→ What is expected
Return verbatim everything in the material from the line containing "Taking the torso, not" down to the line containing "facing the viewer and", including both of those lines.

→ Information supplied
⁂
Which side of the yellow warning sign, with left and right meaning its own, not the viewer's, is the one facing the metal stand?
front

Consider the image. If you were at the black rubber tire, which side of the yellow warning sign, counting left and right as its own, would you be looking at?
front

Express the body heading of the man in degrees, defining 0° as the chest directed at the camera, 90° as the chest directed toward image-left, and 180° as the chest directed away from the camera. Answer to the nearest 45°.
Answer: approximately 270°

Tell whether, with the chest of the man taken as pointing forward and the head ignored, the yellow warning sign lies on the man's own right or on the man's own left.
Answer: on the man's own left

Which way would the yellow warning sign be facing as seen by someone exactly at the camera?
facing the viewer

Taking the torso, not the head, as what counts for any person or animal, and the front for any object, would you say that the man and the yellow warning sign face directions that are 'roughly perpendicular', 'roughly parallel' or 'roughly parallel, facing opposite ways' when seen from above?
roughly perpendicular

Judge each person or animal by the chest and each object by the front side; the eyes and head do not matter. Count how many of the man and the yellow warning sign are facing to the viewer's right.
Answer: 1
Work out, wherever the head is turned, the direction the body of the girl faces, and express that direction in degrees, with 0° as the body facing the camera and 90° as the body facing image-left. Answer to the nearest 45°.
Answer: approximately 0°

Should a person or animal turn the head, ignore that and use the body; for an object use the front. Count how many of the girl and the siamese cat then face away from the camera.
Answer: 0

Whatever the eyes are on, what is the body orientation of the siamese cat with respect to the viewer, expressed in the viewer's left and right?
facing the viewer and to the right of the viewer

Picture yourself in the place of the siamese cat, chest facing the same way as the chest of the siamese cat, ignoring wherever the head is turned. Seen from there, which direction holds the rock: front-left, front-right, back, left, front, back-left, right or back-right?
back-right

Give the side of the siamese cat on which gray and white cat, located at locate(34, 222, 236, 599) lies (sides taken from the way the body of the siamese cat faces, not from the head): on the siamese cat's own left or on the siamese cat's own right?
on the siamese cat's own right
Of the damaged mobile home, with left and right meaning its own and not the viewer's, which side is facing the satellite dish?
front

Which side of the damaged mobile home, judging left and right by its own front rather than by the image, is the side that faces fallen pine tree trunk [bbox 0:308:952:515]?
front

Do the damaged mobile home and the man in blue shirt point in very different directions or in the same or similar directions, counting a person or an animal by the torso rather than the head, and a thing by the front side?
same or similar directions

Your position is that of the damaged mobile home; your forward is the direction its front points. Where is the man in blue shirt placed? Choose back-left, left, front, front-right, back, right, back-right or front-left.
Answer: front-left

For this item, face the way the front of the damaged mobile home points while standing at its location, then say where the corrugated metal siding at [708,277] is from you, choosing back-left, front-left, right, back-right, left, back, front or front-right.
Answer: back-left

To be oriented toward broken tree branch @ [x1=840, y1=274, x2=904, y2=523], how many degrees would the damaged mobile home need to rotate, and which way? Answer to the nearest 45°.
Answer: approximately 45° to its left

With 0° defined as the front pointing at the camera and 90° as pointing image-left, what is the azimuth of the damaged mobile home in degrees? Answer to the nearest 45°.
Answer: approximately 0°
⁂
→ Solution to the exercise
Taking the torso, not the head, as what counts for any person or animal, and the front for any object, would you say that the man and the yellow warning sign face directions that are 'roughly perpendicular', 'roughly parallel' or 'roughly parallel, facing opposite ways' when seen from above?
roughly perpendicular

Judge each person or animal by the chest and each object by the front side; the eyes and head do not matter. Count how many of the man and the yellow warning sign are facing to the viewer's right.
Answer: 1
Work out, wherever the head is turned, the direction the body of the girl faces, and express that direction in degrees, with 0° as the body facing the camera and 90° as the body facing image-left. Answer to the nearest 45°.
Answer: approximately 0°

Should a person or animal turn the head, ignore that and use the body; for an object use the front. Count how many of the girl and the siamese cat then face away from the camera.
Answer: 0

Whatever the eyes are on, what is the body orientation of the siamese cat with respect to the viewer, expressed in the viewer's left and right?
facing the viewer and to the right of the viewer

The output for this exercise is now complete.